Originally affiliated with Auburn University’s school of forestry and wildlife sciences, the Arboretum went to the college of sciences and mathematics (COSAM) when the botany program switched schools. Donald E. Davis Arboretum has been a place of learning and relaxation for students for over fifty years, although not named after the botany professor until 1983.
"Horticulture students study here," said Hunter Sims, an Arboretum employee and former Auburn horticulture student. "Labs meet here."
The Arboretum is open to the public as well. It has a special program for children one Saturday a month and also offers tours the second Friday and Wednesday of every month, except during winter.
Dee Smith, head curator at the Arboretum, said that the guides, or "master garden docents," as they are called there, take classes to become knowledgeable of the landscape's ecology before they are able to give tours.
Every year around Earth Day, the Arboretum hosts Earthfest, a mini-music festival with local musicians. This year Earthfest, which will be held on Saturday, April 10, will mark the 40th anniversary of Earth Day. While the university’s environmental awareness organization, or EAO, puts on the event and is responsible for selecting the bands, the Arboretum staff contributes by setting up stages and painting bed sheets for backdrops. For the past couple of years, the staff has even designed the fliers for the festival and helped distribute them around town.

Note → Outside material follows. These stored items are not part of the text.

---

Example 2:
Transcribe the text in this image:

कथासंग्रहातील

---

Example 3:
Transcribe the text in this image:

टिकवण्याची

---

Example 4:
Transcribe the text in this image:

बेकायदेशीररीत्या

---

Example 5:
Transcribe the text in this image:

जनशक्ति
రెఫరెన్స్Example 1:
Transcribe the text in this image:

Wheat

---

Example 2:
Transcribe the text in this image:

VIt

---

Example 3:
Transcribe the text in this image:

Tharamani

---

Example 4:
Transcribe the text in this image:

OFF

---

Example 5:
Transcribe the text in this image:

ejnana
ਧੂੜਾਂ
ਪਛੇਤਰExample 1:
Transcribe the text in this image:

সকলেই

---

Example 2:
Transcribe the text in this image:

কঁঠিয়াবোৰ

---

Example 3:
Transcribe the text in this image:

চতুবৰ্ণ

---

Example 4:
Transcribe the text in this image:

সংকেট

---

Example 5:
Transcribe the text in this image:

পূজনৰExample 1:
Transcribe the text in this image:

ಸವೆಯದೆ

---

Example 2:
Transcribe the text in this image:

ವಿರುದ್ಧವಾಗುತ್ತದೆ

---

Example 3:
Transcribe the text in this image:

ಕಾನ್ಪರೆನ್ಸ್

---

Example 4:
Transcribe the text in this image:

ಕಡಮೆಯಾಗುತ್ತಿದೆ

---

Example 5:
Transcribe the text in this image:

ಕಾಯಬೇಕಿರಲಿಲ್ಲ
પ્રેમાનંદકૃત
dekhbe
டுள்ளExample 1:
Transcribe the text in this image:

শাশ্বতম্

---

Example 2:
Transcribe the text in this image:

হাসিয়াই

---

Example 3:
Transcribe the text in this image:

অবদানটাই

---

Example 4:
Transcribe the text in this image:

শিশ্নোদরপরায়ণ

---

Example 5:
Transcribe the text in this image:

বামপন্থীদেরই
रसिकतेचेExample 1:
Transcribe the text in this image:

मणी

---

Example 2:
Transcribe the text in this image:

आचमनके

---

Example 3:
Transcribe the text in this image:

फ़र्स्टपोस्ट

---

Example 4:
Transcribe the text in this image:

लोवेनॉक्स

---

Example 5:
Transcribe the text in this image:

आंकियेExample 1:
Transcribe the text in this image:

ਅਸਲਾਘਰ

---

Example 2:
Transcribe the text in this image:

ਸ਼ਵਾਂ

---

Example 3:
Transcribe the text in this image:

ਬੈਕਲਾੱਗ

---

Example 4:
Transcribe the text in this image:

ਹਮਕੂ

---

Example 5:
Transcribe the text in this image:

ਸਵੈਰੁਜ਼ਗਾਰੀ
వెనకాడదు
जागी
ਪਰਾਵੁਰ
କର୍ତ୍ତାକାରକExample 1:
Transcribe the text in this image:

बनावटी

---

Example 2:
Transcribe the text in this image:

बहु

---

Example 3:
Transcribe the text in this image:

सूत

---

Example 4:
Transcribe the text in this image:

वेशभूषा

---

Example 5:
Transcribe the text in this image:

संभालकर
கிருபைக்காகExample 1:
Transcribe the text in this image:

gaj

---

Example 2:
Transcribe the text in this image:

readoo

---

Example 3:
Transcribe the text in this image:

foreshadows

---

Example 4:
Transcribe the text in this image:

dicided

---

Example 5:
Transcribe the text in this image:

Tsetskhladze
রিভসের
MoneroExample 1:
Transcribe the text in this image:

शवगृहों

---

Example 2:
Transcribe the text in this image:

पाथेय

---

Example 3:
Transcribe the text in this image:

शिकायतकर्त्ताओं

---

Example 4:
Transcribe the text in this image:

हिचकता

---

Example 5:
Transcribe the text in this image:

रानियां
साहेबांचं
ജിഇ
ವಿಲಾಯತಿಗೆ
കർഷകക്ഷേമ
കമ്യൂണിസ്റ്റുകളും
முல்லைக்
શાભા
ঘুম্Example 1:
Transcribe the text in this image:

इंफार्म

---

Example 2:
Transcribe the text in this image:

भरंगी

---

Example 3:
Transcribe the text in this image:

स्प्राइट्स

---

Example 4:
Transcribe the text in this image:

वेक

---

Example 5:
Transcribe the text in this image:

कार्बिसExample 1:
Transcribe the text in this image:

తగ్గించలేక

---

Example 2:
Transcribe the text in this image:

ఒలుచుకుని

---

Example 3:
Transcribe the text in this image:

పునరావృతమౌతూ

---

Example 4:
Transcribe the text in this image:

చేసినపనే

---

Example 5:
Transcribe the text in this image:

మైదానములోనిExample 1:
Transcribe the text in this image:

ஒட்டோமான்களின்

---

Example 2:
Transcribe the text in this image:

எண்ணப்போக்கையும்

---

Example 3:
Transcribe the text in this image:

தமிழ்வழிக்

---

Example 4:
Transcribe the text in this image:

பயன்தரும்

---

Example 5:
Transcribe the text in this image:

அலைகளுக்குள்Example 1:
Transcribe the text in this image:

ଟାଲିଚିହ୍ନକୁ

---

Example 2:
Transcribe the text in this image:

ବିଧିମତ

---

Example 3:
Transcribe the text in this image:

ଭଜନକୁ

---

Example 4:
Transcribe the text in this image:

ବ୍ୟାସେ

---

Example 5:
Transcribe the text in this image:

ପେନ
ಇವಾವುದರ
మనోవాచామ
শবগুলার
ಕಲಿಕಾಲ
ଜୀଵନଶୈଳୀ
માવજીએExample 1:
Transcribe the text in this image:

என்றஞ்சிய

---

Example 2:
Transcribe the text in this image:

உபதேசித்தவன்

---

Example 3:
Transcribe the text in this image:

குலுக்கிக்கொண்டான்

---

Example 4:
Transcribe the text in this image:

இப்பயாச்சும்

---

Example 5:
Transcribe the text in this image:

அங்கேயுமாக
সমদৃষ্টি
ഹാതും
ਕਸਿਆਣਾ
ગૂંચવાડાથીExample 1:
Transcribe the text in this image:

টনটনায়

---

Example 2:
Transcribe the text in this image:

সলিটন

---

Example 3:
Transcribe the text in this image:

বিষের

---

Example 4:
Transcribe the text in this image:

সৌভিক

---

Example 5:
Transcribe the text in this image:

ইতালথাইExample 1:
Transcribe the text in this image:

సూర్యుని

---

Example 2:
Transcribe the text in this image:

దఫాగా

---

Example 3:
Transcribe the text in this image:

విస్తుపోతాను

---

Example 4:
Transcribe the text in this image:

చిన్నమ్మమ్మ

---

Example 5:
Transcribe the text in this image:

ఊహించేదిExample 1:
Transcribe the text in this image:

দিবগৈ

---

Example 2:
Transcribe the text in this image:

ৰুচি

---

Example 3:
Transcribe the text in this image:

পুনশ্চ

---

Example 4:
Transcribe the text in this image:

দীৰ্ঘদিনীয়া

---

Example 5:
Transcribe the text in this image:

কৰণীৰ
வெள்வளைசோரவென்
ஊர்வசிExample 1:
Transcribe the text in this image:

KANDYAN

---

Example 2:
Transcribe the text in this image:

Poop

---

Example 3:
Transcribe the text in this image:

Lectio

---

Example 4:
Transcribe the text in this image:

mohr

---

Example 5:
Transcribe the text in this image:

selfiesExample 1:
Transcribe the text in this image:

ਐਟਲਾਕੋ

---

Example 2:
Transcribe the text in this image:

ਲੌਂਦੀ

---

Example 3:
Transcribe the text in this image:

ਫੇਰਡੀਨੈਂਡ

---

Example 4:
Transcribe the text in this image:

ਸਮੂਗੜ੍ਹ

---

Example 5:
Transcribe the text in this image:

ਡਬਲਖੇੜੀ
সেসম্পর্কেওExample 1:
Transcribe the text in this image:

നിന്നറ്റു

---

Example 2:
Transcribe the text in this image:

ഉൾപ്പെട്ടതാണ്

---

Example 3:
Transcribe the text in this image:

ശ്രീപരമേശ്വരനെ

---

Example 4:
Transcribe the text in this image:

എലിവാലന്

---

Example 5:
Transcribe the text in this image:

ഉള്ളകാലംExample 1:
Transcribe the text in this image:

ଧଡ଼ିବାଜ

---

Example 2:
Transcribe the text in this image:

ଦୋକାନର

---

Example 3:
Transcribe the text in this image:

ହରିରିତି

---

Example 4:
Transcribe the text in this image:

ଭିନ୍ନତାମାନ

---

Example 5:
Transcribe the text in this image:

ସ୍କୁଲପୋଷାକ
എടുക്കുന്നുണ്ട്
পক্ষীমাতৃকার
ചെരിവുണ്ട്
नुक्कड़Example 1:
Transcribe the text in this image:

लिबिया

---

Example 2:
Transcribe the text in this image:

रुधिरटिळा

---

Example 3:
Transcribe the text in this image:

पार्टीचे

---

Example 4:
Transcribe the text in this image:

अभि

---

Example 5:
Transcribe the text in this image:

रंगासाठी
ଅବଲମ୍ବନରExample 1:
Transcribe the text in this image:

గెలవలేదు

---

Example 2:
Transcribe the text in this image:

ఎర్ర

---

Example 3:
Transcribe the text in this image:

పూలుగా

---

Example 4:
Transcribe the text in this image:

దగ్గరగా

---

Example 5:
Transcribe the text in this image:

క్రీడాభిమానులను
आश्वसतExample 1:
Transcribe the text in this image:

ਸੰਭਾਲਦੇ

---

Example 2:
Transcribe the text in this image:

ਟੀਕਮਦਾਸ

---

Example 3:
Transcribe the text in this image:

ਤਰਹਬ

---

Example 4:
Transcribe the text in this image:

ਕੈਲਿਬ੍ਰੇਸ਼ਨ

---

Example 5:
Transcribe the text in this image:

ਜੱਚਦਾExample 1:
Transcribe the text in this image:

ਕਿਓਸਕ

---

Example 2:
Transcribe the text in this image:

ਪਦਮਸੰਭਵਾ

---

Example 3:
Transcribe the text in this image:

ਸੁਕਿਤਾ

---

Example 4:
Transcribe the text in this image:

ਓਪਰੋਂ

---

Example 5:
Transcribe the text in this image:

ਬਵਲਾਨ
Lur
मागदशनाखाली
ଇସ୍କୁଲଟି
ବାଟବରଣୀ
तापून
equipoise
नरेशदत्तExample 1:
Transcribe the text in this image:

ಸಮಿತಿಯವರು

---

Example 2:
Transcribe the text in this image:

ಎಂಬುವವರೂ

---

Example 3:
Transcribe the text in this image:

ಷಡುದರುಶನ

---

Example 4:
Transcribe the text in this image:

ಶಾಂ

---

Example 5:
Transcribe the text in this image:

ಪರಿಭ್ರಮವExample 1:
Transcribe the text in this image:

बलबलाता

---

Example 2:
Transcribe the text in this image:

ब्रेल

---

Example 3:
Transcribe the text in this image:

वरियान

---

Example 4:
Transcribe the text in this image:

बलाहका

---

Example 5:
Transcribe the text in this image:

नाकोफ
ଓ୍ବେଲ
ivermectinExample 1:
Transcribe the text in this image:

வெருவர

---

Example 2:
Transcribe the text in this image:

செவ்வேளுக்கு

“We don’t hand out individual fliers,” Sims said. “We try to be greener than that.”
More than 500 different plant species inhabit the property, but diversity doesn't end with the Arboretum’s vegetation. Employees at the Arboretum enjoy this variety as well.
"I never know what's going to happen when I come here," Sims said when asked about his favorite part of working there.
Although some species such as the Chinese Elm have made their home in the Arboretum, the majority of plants displayed there are found throughout Alabama and the surrounding states. The Arboretum staff hopes to familiarize visitors with plants they will probably come across in the Southeast.
“Get to know your state,” said Sims.
To ensure that local species are the focus, sometimes staff members will even collect plants and transport them back to the Arboretum. Some of the native azaleas located in the Arboretum were personally transplanted by Sims.
The Arboretum also displays a chair made out of a tree that fell during a hurricane and a man-made waterfall that Sims helped create.